Work request:
Extend the email thread below about Oracle's UTF-8s proposal, going on from its final sentence.

Source document:
Re: ISO vs Unicode UTF-8 (was RE: UTF-8 signature in web and email)

From: Michael \(michka\) Kaplan (michka@trigeminal.com)
Date: Wed May 30 2001 - 19:46:29 EDT


Simon,

Would you care to answer (officially) why exactly Oracle needs for anything
to be done here? Per the spec, it is not illegal for a process to interpret
5/6-byte supplementary characters; it is only illegal to emit them. It seems
that Oracle and everyone else is well covered with the existing standard and
spec:

1) Any time Oracle insists on emiting the incorrect form, a process can
accept it and read it. Thus everything will work.

2) Any time Oracle picks up legal and proper UTF-8, it will (per your words
below) read it correctly and once again things will work.

3) Any time someone emits the b

michka

----- Original Message -----
From: "Simon Law" <simon.law@oracle.com>
To: <unicode@unicode.org>
Sent: Wednesday, May 30, 2001 11:01 AM
Subject: Re: ISO vs Unicode UTF-8 (was RE: UTF-8 signature in web and email)

> Hi Folks,
>
> Over the last few days, this email thread has generated many interesting
> discussions on the proposal of UTF-8s. At the same time some speculations
have
> been generated on why Oracle is asking for this encoding form. I hope to
clarify
> some of these misinformation in this email.
>
> In Oracle9i our next Database Release shipping this summer, we have
introduced
> support for two new Unicode character sets. One is 'AL16UTF16' which
supports
> the UTF-16 encoding and the other is 'AL32UTF8' which is the UTF-8 fully
> compliant character set. Both of these conform to the Unicode standard,
and
> surrogate characters are stored strictly in 4 bytes. For more information
on
> Unicode support in Oracle9i , please check out the whitepaper "The power
of
> Globalization Technology" on
> http://otn.oracle.com/products/oracle9i/content.html
>
> The requests for UTF-8s came from many of our Packaged Applications
customers
> (such as Peoplesoft , SAP etc.), the ordering of the binary sort is an
important
> requirement for these Oracle customers. We are supporting them and we hope
to
> turn this into a TR such that UTF-8s can be referenced by other vendors
when
> they need to have compatible binary order for UTF-16 and UTF-8 across
different
> platforms.
>
> The speculation that we are pushing for UTF-8s because we are trying to
minimize
> our code change for supporting surrogates, or because of our unique
database
> design are totally false. Oracle has a fully internationalized
extensible
> architecture and have introduced surrogate support in Oracle9i. In fact
we are
> probably the first database vendor to support both the UTF-16 and UTF-8
encoding
> forms, we will continue to support them and conform to future enhancements
to
> the Unicode Standard.
>
> Regards
>
>
> Simon
>
> "Carl W. Brown" wrote:
>
> > Ken,
> >
> > I suspect that Oracle is specifically pushing for this standard because
of
> > its unique data base design. In a sense Oracle almost picks it self up
by
> > its own bootstraps. It has always tried to minimize actual code.

(Source data)
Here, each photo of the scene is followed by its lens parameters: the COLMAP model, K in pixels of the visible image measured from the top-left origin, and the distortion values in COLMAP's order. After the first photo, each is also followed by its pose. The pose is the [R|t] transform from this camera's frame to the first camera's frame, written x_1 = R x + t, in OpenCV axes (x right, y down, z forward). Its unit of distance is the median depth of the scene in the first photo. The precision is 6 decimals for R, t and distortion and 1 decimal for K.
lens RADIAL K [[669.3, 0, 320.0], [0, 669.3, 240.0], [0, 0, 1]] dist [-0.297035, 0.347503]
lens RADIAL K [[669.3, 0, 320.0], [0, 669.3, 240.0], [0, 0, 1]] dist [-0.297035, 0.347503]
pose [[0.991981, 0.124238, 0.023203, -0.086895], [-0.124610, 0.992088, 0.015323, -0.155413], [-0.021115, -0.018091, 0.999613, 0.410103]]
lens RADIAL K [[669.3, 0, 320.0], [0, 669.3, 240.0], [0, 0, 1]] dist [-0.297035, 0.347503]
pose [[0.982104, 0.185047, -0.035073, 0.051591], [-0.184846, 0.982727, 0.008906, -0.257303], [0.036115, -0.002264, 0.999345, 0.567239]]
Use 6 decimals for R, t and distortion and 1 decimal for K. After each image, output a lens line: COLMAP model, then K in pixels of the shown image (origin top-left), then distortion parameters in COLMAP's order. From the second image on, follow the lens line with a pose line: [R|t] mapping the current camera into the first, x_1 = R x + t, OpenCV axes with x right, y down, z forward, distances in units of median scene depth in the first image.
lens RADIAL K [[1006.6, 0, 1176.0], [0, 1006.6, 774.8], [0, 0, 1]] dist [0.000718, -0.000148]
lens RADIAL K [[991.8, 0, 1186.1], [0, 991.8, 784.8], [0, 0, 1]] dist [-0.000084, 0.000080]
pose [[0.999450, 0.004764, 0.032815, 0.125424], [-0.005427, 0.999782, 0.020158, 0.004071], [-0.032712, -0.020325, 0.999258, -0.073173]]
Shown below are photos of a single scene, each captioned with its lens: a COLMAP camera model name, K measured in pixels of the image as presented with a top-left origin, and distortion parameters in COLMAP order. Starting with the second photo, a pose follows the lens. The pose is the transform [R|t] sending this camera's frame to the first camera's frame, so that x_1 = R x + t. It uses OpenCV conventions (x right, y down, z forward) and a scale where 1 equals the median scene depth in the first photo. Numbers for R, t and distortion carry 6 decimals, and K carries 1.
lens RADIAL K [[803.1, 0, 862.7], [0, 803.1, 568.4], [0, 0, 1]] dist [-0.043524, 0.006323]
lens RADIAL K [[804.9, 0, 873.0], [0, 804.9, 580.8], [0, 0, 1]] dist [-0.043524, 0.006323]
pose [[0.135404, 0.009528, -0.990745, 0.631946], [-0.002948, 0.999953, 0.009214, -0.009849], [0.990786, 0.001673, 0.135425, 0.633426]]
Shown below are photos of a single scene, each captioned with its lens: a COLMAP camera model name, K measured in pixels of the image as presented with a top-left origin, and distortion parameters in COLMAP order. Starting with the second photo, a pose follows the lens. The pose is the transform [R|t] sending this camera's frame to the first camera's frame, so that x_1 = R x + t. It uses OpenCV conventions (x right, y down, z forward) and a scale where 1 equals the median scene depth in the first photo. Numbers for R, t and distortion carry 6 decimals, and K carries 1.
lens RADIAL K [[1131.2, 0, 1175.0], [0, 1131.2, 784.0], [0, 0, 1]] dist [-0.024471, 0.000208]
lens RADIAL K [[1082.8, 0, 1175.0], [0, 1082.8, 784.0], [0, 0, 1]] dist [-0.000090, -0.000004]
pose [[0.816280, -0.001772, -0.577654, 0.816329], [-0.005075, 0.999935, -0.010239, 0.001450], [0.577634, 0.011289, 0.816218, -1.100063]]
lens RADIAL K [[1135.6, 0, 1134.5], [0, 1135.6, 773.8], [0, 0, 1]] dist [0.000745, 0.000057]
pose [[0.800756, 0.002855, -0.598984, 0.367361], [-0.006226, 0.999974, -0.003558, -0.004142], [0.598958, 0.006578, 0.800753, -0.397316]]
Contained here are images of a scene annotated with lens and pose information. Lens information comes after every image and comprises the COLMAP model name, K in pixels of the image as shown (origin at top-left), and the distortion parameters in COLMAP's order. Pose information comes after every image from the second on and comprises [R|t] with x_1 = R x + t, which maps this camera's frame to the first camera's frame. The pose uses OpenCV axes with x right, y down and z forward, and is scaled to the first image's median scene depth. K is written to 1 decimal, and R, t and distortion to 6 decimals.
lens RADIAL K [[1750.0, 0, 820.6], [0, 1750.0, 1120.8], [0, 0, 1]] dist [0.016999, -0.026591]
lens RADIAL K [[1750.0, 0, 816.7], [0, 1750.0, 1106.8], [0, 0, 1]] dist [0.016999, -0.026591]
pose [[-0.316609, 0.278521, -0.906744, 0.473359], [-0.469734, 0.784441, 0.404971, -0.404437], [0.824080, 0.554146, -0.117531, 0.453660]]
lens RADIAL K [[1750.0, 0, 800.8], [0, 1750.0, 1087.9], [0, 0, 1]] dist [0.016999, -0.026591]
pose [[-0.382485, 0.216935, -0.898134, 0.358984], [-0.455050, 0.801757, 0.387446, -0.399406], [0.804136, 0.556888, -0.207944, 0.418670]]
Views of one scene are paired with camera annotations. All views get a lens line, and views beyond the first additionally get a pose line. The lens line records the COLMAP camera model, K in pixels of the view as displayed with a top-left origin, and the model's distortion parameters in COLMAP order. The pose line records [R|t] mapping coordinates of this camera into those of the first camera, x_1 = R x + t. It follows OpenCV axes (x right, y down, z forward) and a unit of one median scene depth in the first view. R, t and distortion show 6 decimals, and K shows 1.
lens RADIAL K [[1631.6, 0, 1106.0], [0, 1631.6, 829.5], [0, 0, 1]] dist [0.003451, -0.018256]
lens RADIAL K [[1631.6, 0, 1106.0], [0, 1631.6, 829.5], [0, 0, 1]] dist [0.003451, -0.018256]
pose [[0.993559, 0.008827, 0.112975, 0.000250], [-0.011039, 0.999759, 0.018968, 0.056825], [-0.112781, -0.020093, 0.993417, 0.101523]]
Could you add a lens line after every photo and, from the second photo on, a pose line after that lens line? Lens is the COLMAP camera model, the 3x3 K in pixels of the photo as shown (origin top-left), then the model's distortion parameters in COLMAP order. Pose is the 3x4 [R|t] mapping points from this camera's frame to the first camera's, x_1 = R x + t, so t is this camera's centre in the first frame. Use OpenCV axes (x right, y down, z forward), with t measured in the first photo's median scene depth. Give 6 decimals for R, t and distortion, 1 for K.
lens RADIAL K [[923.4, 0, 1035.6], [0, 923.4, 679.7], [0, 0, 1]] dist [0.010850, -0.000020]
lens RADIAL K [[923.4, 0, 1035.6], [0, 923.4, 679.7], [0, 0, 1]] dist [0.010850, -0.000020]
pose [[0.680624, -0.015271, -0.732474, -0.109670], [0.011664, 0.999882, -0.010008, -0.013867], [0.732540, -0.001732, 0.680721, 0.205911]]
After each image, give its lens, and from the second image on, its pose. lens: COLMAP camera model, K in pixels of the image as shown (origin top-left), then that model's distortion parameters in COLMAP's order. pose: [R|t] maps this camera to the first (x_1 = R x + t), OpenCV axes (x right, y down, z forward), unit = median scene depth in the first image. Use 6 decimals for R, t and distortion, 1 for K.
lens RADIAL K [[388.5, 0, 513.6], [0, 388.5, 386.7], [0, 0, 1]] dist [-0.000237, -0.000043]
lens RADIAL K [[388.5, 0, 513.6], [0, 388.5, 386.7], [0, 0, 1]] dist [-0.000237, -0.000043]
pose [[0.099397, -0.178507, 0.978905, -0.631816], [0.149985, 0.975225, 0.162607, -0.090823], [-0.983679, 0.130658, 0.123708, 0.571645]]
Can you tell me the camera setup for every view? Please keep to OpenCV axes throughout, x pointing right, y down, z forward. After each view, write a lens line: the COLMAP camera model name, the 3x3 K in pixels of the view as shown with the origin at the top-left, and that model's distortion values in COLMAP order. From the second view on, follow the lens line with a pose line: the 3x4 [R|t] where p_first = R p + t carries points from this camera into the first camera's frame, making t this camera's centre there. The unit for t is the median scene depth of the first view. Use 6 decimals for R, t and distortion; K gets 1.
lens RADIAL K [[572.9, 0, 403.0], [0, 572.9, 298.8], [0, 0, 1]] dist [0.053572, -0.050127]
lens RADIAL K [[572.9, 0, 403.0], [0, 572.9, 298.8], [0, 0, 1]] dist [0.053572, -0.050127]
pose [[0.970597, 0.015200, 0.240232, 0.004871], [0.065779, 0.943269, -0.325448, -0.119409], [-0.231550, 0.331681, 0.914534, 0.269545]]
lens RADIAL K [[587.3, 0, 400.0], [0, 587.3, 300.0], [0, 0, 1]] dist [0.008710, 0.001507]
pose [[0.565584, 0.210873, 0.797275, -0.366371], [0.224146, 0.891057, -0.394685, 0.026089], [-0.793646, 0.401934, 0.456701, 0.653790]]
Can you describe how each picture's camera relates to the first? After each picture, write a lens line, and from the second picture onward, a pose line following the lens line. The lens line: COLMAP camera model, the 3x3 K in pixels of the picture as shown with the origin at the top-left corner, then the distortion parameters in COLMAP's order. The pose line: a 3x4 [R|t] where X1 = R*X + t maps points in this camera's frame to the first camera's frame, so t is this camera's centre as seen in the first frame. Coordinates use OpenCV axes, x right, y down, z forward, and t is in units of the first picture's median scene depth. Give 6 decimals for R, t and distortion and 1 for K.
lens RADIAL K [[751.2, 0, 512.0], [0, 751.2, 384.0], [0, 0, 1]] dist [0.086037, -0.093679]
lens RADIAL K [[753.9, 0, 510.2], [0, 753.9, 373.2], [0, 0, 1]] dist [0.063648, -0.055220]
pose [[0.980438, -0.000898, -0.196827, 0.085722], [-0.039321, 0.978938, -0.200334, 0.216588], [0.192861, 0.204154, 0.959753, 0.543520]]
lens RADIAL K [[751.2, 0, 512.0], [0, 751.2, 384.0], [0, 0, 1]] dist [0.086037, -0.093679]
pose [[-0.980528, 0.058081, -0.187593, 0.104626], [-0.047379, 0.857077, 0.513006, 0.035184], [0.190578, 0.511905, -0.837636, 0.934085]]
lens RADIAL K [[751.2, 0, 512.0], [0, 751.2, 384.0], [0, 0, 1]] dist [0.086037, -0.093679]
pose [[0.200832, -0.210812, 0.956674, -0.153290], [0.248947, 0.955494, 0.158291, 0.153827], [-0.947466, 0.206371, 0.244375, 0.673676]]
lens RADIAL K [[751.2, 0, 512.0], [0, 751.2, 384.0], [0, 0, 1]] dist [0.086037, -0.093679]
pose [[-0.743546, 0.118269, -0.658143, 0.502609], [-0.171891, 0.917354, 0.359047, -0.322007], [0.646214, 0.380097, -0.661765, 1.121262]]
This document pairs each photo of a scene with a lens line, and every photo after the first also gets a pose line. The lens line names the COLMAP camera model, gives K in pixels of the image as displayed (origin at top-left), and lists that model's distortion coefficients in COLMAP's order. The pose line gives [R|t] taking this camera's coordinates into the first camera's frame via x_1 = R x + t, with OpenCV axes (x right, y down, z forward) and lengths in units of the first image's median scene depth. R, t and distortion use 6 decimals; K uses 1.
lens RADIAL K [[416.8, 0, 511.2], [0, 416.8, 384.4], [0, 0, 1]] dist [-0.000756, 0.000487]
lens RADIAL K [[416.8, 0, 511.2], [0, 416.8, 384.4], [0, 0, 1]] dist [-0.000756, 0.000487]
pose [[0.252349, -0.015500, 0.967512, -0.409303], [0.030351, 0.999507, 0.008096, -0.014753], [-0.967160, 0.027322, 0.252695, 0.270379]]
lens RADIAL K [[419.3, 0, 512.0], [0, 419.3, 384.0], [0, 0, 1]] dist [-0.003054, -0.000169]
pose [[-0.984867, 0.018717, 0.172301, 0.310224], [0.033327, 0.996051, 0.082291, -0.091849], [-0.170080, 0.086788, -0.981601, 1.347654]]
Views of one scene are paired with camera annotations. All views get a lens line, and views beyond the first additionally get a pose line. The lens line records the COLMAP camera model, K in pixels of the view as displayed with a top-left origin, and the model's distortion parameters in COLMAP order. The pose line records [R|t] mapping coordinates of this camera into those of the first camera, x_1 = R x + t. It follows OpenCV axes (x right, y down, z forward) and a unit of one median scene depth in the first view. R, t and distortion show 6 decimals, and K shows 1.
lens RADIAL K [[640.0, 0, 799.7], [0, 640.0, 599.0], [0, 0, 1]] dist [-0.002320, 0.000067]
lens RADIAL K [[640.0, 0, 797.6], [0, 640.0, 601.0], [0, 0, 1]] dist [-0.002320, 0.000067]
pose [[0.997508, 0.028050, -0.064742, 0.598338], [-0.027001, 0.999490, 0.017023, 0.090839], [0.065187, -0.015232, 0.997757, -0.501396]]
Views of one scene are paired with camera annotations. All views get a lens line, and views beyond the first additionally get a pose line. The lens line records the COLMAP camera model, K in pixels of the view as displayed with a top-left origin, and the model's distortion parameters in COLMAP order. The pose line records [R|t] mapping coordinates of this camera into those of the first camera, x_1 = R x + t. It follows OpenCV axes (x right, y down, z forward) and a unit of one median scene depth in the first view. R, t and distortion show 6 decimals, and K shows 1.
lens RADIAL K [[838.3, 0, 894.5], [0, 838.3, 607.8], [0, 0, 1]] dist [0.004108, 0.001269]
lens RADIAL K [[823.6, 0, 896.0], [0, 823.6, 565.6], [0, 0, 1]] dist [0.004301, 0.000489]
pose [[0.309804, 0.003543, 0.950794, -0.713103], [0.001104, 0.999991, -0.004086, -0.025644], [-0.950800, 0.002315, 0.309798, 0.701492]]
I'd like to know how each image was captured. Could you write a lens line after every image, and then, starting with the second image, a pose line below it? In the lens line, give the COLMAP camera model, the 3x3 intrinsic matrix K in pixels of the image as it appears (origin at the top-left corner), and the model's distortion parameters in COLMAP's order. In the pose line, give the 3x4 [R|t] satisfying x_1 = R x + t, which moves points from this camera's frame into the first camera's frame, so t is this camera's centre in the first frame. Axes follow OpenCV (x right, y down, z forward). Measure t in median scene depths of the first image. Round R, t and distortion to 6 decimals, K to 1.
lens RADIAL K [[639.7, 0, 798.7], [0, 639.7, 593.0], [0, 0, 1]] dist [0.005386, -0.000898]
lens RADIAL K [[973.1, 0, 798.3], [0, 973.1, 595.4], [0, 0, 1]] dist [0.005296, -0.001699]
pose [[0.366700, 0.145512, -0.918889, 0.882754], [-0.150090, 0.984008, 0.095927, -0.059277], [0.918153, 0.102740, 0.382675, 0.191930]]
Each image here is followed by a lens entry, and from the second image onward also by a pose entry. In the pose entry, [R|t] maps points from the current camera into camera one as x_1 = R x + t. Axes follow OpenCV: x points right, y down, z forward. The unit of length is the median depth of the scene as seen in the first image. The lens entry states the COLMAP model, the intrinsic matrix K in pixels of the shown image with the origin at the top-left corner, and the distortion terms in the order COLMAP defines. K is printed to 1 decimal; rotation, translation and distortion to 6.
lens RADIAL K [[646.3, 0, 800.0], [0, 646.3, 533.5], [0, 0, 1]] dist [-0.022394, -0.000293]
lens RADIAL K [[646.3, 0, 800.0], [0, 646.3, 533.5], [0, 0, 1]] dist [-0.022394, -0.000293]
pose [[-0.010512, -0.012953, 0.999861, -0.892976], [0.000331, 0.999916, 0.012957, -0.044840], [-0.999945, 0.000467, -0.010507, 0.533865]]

Exercise output:
Therefore
> > it was a natural choice to implement Unicode with UTF-8 because it is
easy
> > to reuse the multibyte support with minor changes to handle a different
> > character length algorithm. This has been one of the reasons that
Oracle
> > has been successful. Its tinker toy like design has enabled them to
quickly
> > adapt and add new features. Now however, they should take the time do
"do
> > it right". Its UTF-8 storage creates problems for database designers
> > because they can not predict field sizes. This is a problem with MBCS
code
> > pages but UTF-8s will make it worse. There will be lots of wasted
storage
> > when characters can vary in size from 1 to 6 bytes.
> >
> > Most other database systems require specific code to support Unicode.
As a
> > consequence most have implemented using UCS-2. Their migration is
obviously
> > to use UTF-16. UTF-8s buys them nothing but headaches.
> >
> > Carl
> >
> > -----Original Message-----
> > From: Kenneth Whistler [mailto:kenw@sybase.com]
> > Sent: Tuesday, May 29, 2001 3:47 PM
> > To: cbrown@xnetinc.com
> > Cc: unicode@unicode.org; kenw@sybase.com
> > Subject: RE: ISO vs Unicode UTF-8 (was RE: UTF-8 signature in web and
> > email)
> >
> > Carl,
> >
> > > Ken,
> > >
> > > UTF-8s is essentially a way to ignore surrogate processing. It allows
a
> > > company to encode UTF-16 with UCS-2 logic.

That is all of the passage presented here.